Dataset section

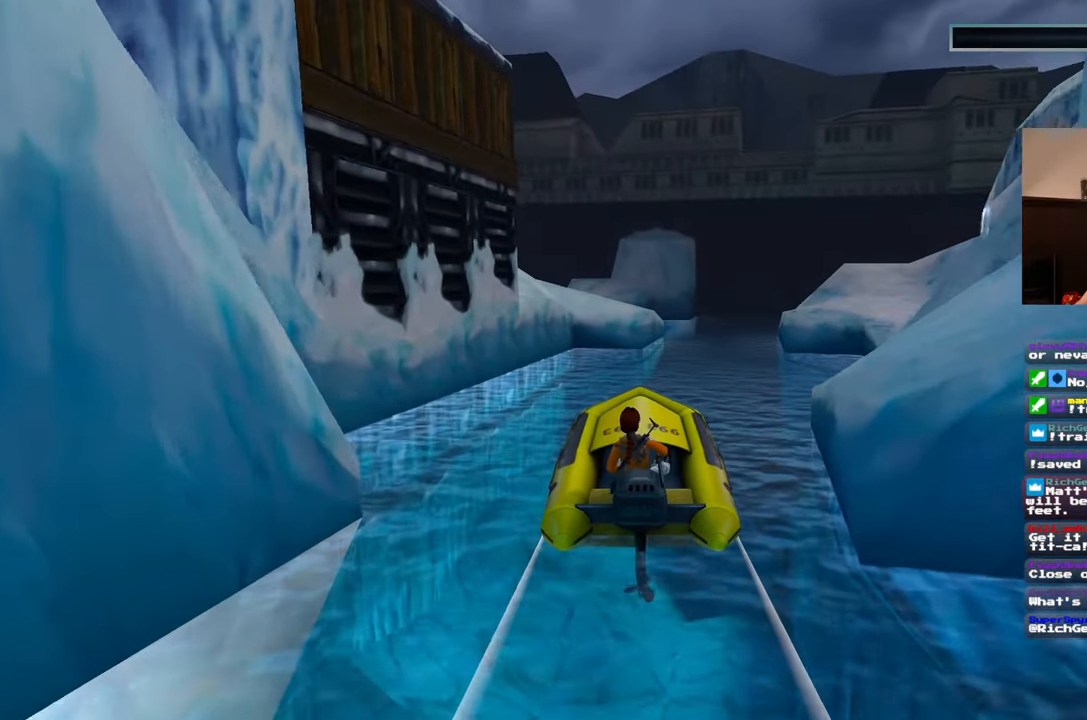
Gameplay with a controller (PlayStation layout); each line is a JSON object with the inputs held at the frame after it (dt_ms = milliseconds from this image to that frame). "events" lists button and stick changes between this image and that frame as [ms after this image, input, new state], when the widget could be followed in between. Not read: HOME L1 L2 L3 R2 R3.
{"dt_ms": 1000, "buttons": [], "left_stick": "center", "right_stick": "center"}
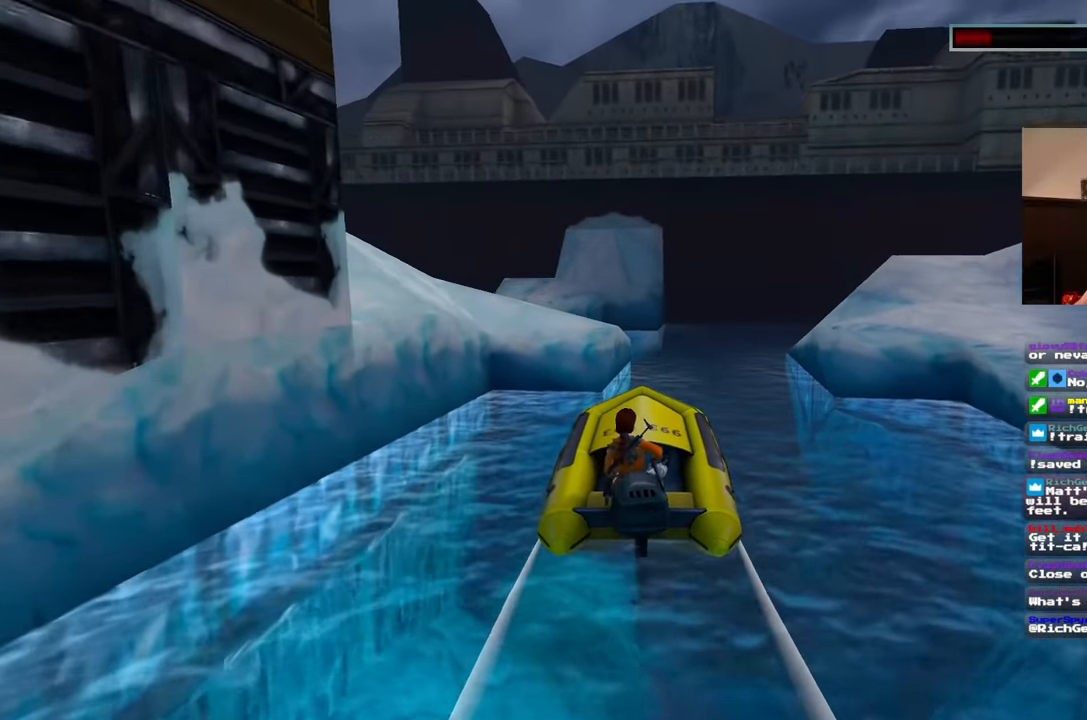
{"dt_ms": 500, "buttons": [], "left_stick": "center", "right_stick": "center", "events": [[100, "left_stick", "right"], [217, "left_stick", "center"]]}
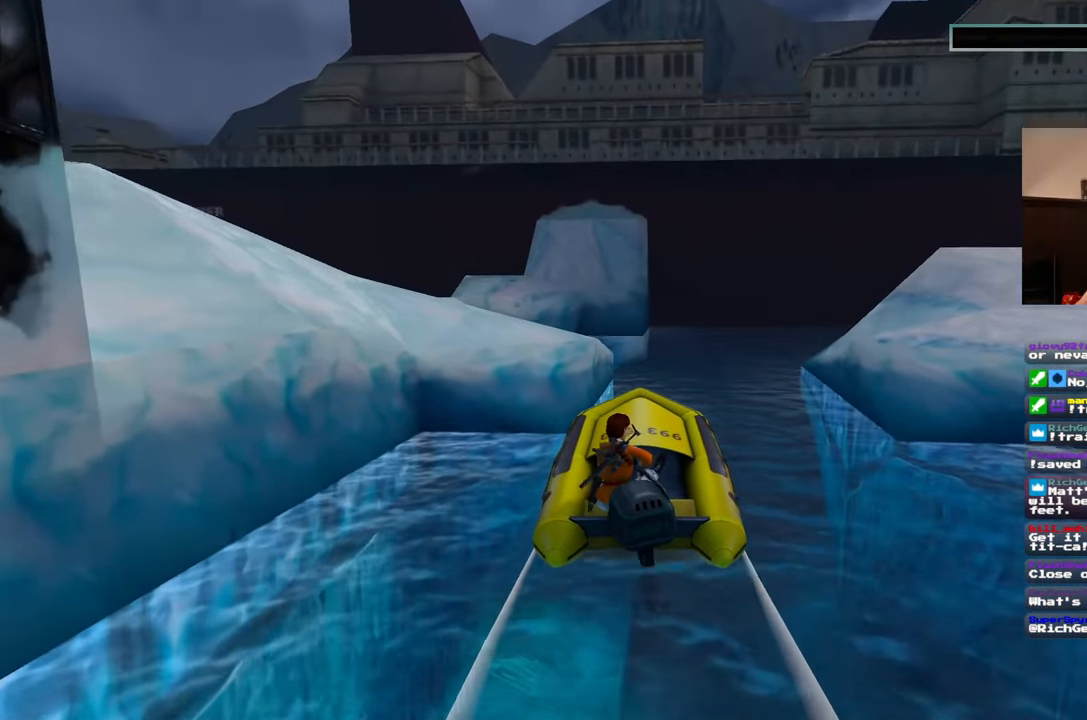
{"dt_ms": 1000, "buttons": [], "left_stick": "center", "right_stick": "center", "events": [[183, "left_stick", "right"], [283, "left_stick", "center"], [500, "left_stick", "right"], [600, "left_stick", "center"], [783, "left_stick", "right"], [883, "left_stick", "center"]]}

What you will do
Nothing but the text of the listing should be set down, exactly, with the pictures left behind.

Reply to the exercise
Gameplay with a controller (PlayStation layout); each line is a JSON object with the inputs held at the frame after it (dt_ms = milliseconds from this image to that frame). "events" lists button and stick changes between this image and that frame as [ms after this image, input, new state], when the widget could be followed in between. Not read: HOME L1 L2 L3 R2 R3.
{"dt_ms": 1000, "buttons": [], "left_stick": "center", "right_stick": "center"}
{"dt_ms": 500, "buttons": [], "left_stick": "center", "right_stick": "center", "events": [[100, "left_stick", "right"], [217, "left_stick", "center"]]}
{"dt_ms": 1000, "buttons": [], "left_stick": "center", "right_stick": "center", "events": [[183, "left_stick", "right"], [283, "left_stick", "center"], [500, "left_stick", "right"], [600, "left_stick", "center"], [783, "left_stick", "right"], [883, "left_stick", "center"]]}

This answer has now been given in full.